• YOUR ASSIGNMENT
Only the lines from the one containing "148 212 29844" through the last line below belong in your copy; transcribe them exactly and omit any pictures.

• EXERCISE MATERIALS
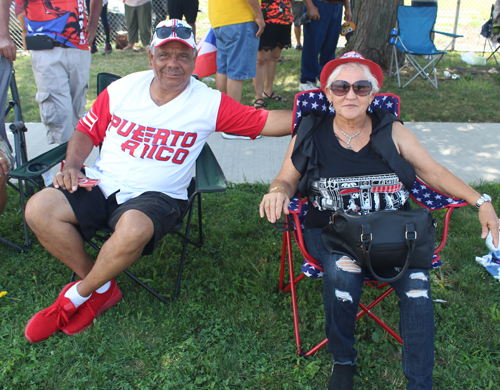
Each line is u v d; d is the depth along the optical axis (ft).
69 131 12.69
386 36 24.77
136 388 6.51
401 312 6.05
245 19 14.14
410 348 5.87
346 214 6.05
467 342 7.34
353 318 6.21
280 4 16.34
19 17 12.33
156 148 7.70
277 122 8.02
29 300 8.07
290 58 27.37
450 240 10.01
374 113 7.20
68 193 7.27
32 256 9.32
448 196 7.06
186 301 8.18
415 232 5.76
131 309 7.89
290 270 7.48
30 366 6.69
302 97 7.54
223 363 6.89
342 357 6.39
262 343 7.29
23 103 19.34
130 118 7.80
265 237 10.34
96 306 7.53
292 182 7.06
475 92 21.17
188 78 7.68
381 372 6.83
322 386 6.63
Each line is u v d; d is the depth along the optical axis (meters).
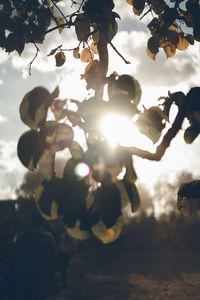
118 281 8.20
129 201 0.68
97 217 0.68
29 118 0.71
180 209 1.12
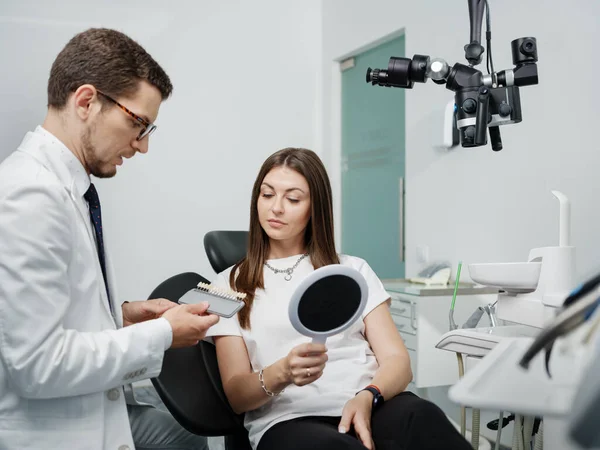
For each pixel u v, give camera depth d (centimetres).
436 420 119
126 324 139
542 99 242
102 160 119
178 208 373
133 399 160
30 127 336
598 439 42
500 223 263
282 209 150
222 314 123
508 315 162
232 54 389
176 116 374
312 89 415
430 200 308
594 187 219
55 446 106
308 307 113
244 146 393
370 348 153
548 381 63
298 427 123
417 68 183
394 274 351
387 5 343
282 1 405
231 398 139
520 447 156
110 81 113
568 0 229
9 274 99
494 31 266
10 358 100
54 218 104
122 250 358
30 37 337
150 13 367
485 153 271
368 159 376
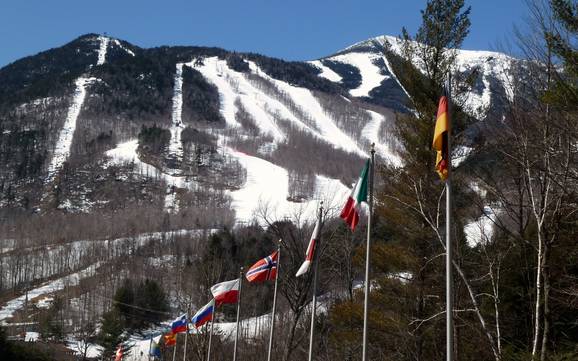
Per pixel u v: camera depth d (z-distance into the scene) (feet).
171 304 227.61
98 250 348.38
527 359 54.39
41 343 213.87
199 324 90.22
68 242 395.14
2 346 163.63
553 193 57.00
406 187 74.54
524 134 56.13
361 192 51.52
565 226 59.52
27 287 305.73
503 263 69.87
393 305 74.49
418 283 73.15
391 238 83.82
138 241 357.41
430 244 72.95
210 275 125.08
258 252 171.63
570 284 60.29
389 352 76.74
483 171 66.23
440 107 38.93
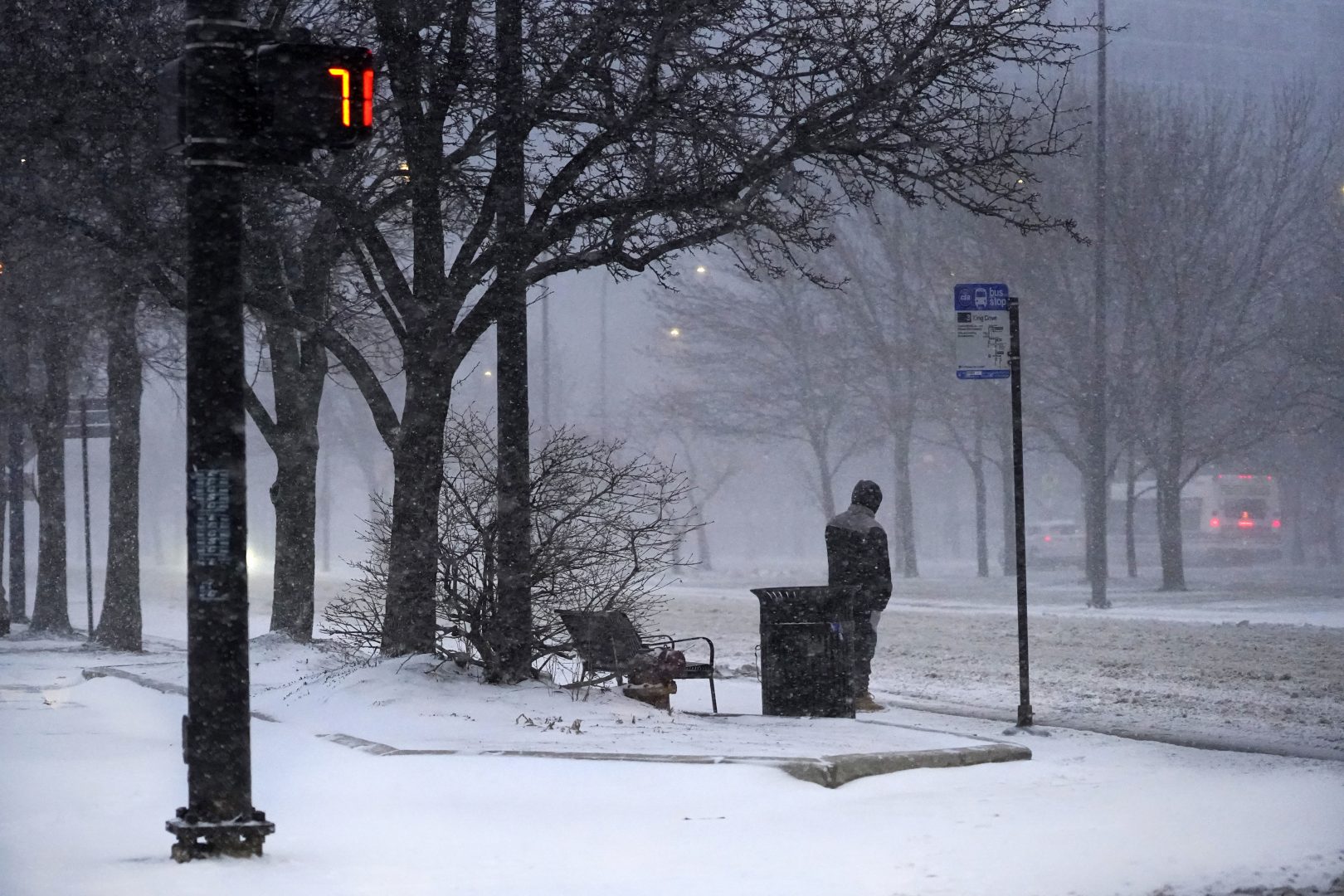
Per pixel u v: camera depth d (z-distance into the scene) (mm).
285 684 27359
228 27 14102
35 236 33125
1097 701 29844
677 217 26062
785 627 25188
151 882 12438
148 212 29844
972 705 29078
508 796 16625
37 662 41469
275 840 14469
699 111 24594
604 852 14078
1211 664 37188
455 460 26766
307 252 32312
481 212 26266
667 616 63875
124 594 48312
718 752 19234
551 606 26562
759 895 12367
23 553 69250
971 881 12922
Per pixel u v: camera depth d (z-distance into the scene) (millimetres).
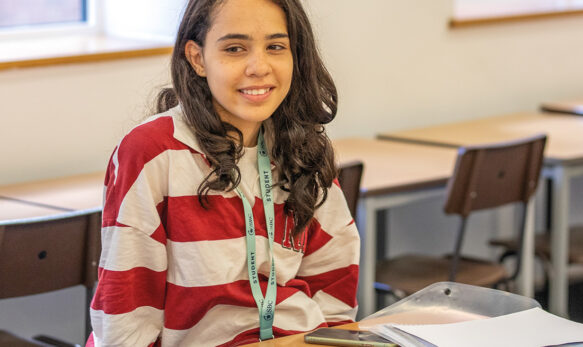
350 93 3652
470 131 3734
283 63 1492
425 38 3887
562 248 3260
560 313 3318
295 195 1585
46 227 2006
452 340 1320
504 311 1477
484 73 4137
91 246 2098
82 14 3434
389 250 3861
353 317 1701
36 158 2834
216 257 1490
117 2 3377
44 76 2812
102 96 2961
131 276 1470
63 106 2873
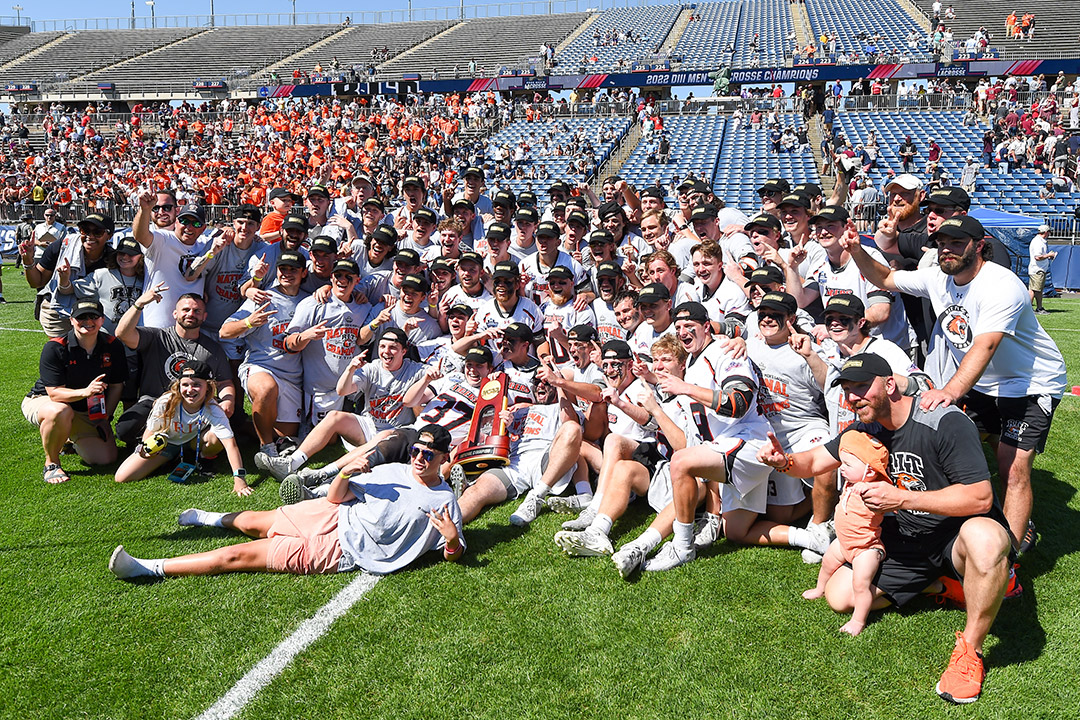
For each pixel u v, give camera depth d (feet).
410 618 13.25
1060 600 13.69
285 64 157.79
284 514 15.11
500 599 13.87
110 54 170.71
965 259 14.05
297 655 12.24
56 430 19.03
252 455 21.21
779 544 15.79
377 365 20.16
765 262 19.61
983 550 11.37
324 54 161.27
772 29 139.13
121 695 11.34
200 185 88.74
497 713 10.97
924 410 12.23
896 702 11.12
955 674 11.28
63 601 13.74
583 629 12.93
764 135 94.63
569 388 17.81
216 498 18.29
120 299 21.90
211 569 14.58
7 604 13.65
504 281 20.63
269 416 20.21
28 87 151.43
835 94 105.19
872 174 78.38
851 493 13.15
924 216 19.19
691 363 16.66
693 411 16.28
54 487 18.90
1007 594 13.37
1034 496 18.38
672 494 16.31
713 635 12.73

• FINAL ANSWER
148 212 29844
972 705 29078
508 796 16625
37 662 41469
275 840 14469
699 111 24594
604 852 14078
1211 664 37188
455 460 26766
307 252 32312
481 212 26266
667 616 63875
124 594 48312
718 752 19234
551 606 26562
759 895 12367
23 553 69250
971 881 12922
Per pixel u v: camera depth d (z-distance into the scene) (millimetres).
350 93 3652
470 131 3734
283 63 1492
425 38 3887
562 248 3260
560 313 3318
295 195 1585
46 227 2006
452 340 1320
504 311 1477
484 73 4137
91 246 2098
82 14 3434
389 250 3861
353 317 1701
36 158 2834
216 257 1490
117 2 3377
44 76 2812
102 96 2961
131 276 1470
63 106 2873
For each pixel u v, give camera depth d (feet).
410 618 13.25
1060 600 13.69
285 64 157.79
284 514 15.11
500 599 13.87
110 54 170.71
965 259 14.05
297 655 12.24
56 430 19.03
252 455 21.21
779 544 15.79
377 365 20.16
765 262 19.61
983 550 11.37
324 54 161.27
772 29 139.13
121 695 11.34
200 185 88.74
497 713 10.97
924 410 12.23
896 702 11.12
955 674 11.28
63 601 13.74
583 629 12.93
764 135 94.63
569 388 17.81
216 498 18.29
120 299 21.90
211 569 14.58
7 604 13.65
504 281 20.63
269 416 20.21
28 87 151.43
835 94 105.19
872 174 78.38
851 493 13.15
924 216 19.19
691 363 16.66
693 411 16.28
54 487 18.90
1007 594 13.37
1034 496 18.38
672 494 16.31
713 635 12.73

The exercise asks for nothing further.